Caro centrodestra, batti un colpo. Si cercano “uomini di buona volontà, attenti alla democrazia, che affrontino con tempestività una questione di equità che riguarda tutti”. Questo il messaggio della lettera-appello scritta ieri da Massimo Teodori ai parlamentari della Casa delle libertà – sul Giornale – per sostenere la “giusta causa” di Marco Pannella, da otto giorni in sciopero della sete contro “l’iniqua legge” che tratta la Rosa nel pugno come una neonata lista civetta, con obbligo di raccolta firme, e non come il contenitore di Sdi e Radicali, forze politiche storiche già rappresentate a Montecitorio e al Parlamento europeo. La ricerca di uomini e donne di buona volontà, a dire il vero, è già cominciata da qualche giorno. I radicali, infatti, hanno raccolto le adesioni per una convocazione straordinaria della Camera (i gruppi dell’Unione hanno depositato le firme) e, nella serata di ieri, hanno raggiunto il quorum richiesto anche per riunire il Senato. Ma non basta. Dopo, in aula, i volenterosi di centrodestra serviranno eccome, per aggirare con soluzioni legislative o ri-interpretazioni (come propone Giuliano Amato) la “legge iniqua”. Il segretario di Radicali italiani, Daniele Capezzone, sottolinea che la battaglia procede “in tutte le direzioni, perché nessuno possa dire ‘io non sapevo’. Non vogliamo che questa battaglia sia di una parte o dell’altra”. Capezzone teme che il problema possa ripresentarsi, identico, in Commissione di vigilanza Rai, dove alcuni cavilli potrebbero escludere la Rosa nel pugno dalla campagna elettorale in tv. Ora però, per avere numeri vincenti in aula, si deve spulciare tra i banchi del centrodestra. Ai tre deputati di Forza Italia autoconvocatisi (Carlo Taormina, Guido Crosetto e Giuseppe Saro) si aggiungeva ieri il nome del senatore Francesco Cossiga. Giuseppe Saro spiega al Foglio di aver firmato anche se non condivide “sul piano politico l’alleanza della Rosa nel pugno con la sinistra”. Ma non vuole che Pannella “passi per vittima di un sistema antidemocratico”: “Basterebbe una norma interpretativa, lo Sdi e i Radicali sono forze esistenti da tempo”.

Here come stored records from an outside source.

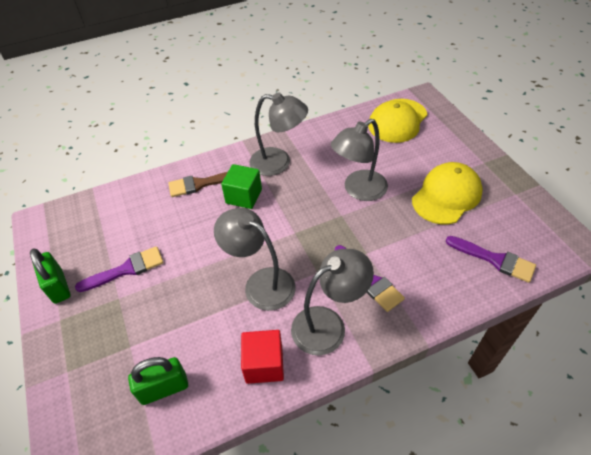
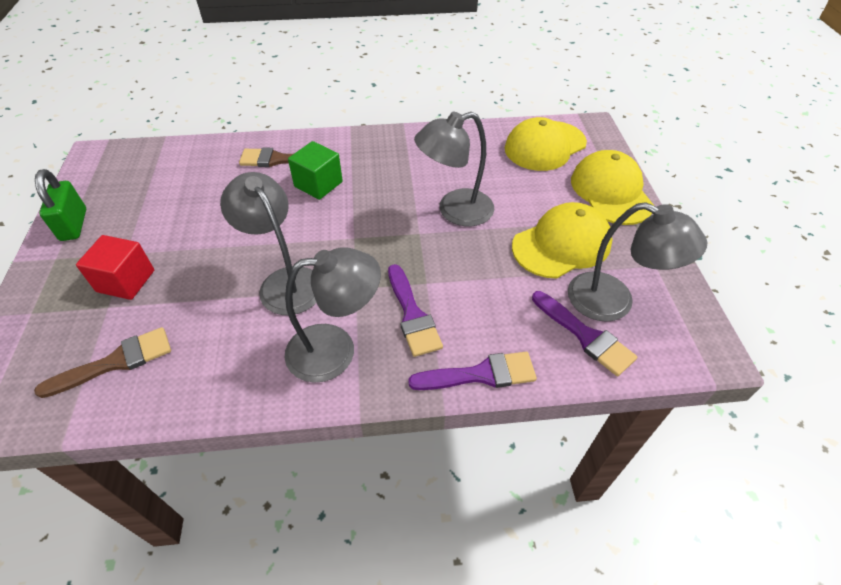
camera: 15 degrees right, 0 degrees up
purple brush [75,246,163,292] -> purple brush moved to [408,352,537,390]
green padlock [128,357,188,405] -> brown brush [34,327,171,398]
red cube [241,330,284,384] -> red cube moved to [76,235,154,300]
grey lamp [249,92,308,176] -> grey lamp moved to [568,202,707,322]
none -> yellow cap [571,150,654,225]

“Perché non parla?”, aveva gridato disperato Enrico Boselli, domenica scorsa, invocando l’intervento del ministro dell’Interno Giuseppe Pisanu? Qualcuno parla, ma “con riserva”. L’impressione è che prevalga una linea di sincero “vorrei, ma non posso”. Cioè: vorrei che la situazione si risolvesse, ma non posso votare contro quello che ho già votato. Oppure: forse lo farò, ma magari aspetto che si decida qualcosa ai piani alti. L’onorevole Alfredo Biondi di Forza Italia pensa che “l’esercizio dei propri diritti non possa essere soggetto a barrage di carattere formale” e sarebbe d’accordo “in linea di massima” a trovare una soluzione per la Rosa nel Pugno, ma deciderà “secondo coscienza”, pur essendo “presidente del consiglio nazionale di Forza Italia”. Cauto anche Gaetano Pecorella, garantista storico: “Se è un problema di tutela delle minoranze non si può che essere d’accordo. Ma tecnicamente non sono in grado di stabilire se l’attuale legislazione tuteli abbastanza le minoranze”. Il senatore azzurro Domenico Contestabile spera che l’autoconvocazione riesca, ma rivoterebbe “la legge già votata”. Antonio Del Pennino spera che “la tagliola delle firme” non azzoppi le forze concorrenti alle elezioni.
Ci sono poi quelli dell’“accontentatevi”. “La legge l’abbiamo fatta e il compromesso c’è già, devono raccogliere la metà delle firme”, dice Ignazio La Russa di An. Tra quelli del “no” compare il coordinatore di FI Sandro Bondi, che vede “sproporzionato uno sciopero della sete per una questione del genere”. Gianfranco Rotondi, segretario della Nuova Dc, invece, è “d’accordo con Pannella. Questa legge è incostituzionale. Teoricamente, si potrebbero persino invalidare le elezioni”. Firmatari per l’autoconvocazione pure i senatori Lino Jannuzzi (Fi) e Luigi Compagna (Udc): “Siamo di fronte a una questione di par condicio”, dice Compagna. “E’ ingiusto che questa lista, formata da due partiti storici, debba raccogliere le firme sotto le candidature”. Il riformatore liberale Benedetto Della Vedova, radicale ma nella Cdl, non è parlamentare e quindi non è destinatario dell’appello di Teodori. Ma spera che il pasticcio si aggiusti: “Si sono già avuti segnali di un interessamento del governo alla questione”.